He told the Sunday Times Culture magazine: "If you're in the public eye, what you realise when you're on the ground thinking it's the last minute of your life is that, for some people, it's just going to be entertainment for their Facebook page. I'm a pretty positive guy, but that told me — clearly — that you really are here just for their entertainment ...
"You want to take everyone and shake them!"
Clooney "fights against" the modern instinct to constantly document everything that happens in their lives.
Recalling a fundraiser for Barack Obama, he said: "Everyone was filming. I said, 'They can't say they met the president — they filmed it.' People are living their lives this way and I fight against it.
"If my kids do something cute, I want to take a picture, but I have to say, 'Be in the moment — you don't have to record everything.' "
Clooney feels "lucky" that he didn't find global fame until he was in his 30s because he doesn't think people can ever be "prepared" for it at a young age.

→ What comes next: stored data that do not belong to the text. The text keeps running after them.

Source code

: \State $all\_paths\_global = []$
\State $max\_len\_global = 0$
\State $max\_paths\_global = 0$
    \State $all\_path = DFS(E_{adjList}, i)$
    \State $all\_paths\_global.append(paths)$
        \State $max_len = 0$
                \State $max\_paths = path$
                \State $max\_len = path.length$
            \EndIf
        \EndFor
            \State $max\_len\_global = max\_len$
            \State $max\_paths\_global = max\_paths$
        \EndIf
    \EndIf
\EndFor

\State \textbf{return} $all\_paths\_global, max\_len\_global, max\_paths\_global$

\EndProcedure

He said: "Those lights where mosquitoes fly into the zapper? When you're a young actor you run to success, which also includes fame. And the minute you get there you can get burnt good. Everything gets elevated in terms of what you can do or say — you have to learn how to be responsible.
"I'm lucky I got famous when I was 33, not 23. I'd have been shooting crack into my forehead if I had been 23 and given money and success.
"You're not prepared for it. You need to have failed a s***load. If you have you never trust success. Every day I think, 'If all hell broke loose, I have a couple of houses I paid cash for, I could sell one.' My mentality is still that. Failures teach you everything — you learn nothing from success."